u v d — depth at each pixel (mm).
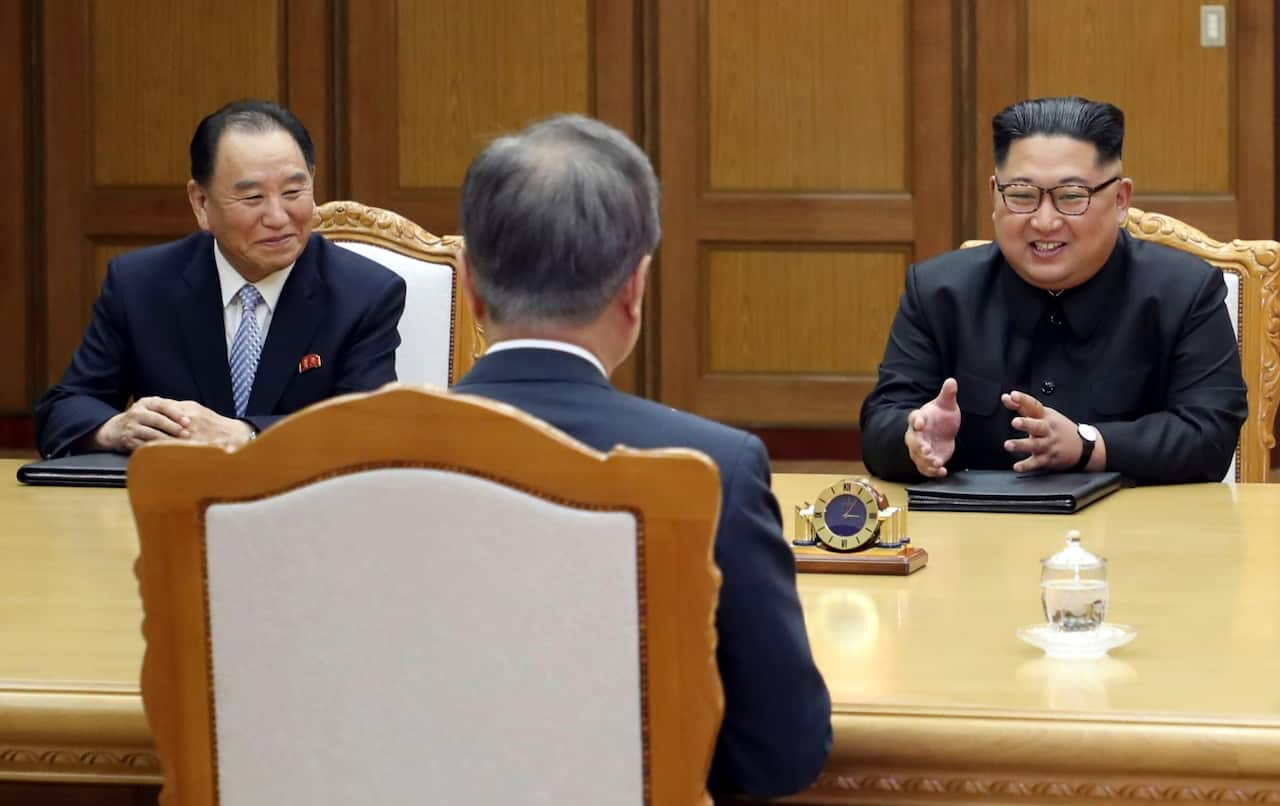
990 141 9719
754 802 2211
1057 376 4574
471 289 2139
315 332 4906
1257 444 4820
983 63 9680
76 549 3406
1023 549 3359
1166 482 4250
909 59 9758
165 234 10125
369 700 1862
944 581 3061
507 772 1848
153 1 10031
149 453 1884
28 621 2770
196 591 1906
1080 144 4324
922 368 4688
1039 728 2133
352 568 1842
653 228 2104
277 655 1881
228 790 1927
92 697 2322
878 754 2162
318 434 1839
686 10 9852
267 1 9961
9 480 4324
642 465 1778
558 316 2078
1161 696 2262
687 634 1798
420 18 9953
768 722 2023
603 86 9906
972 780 2158
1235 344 4500
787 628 2021
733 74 9883
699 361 10047
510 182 2043
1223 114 9555
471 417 1806
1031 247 4387
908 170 9820
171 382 4895
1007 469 4621
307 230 4836
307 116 10008
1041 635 2518
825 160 9875
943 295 4688
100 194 10148
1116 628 2584
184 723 1937
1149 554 3297
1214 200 9586
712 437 2037
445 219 10000
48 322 10219
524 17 9914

Exercise: Repeat the line containing "944 581 3061" and all subsequent lines through the final line of the data, exactly and with no others.

Result of this task:
944 581 3061
507 772 1848
153 1 10031
149 453 1884
28 621 2770
196 591 1906
1080 144 4324
922 368 4688
1039 728 2133
352 568 1842
653 228 2104
277 655 1881
228 790 1927
92 697 2322
878 754 2162
318 434 1839
686 10 9852
267 1 9961
9 480 4324
642 465 1778
558 316 2078
1161 696 2262
687 634 1798
420 18 9953
768 722 2023
603 86 9906
972 780 2158
1235 344 4500
787 628 2021
733 74 9883
699 361 10047
510 182 2043
1223 114 9555
471 417 1806
1031 247 4387
908 170 9820
171 382 4895
1007 469 4621
307 230 4836
307 116 10008
1041 635 2518
825 160 9875
943 295 4688
100 194 10148
1116 628 2584
184 723 1937
1149 554 3297
1214 200 9586
712 437 2037
445 219 10000
48 322 10219
524 17 9914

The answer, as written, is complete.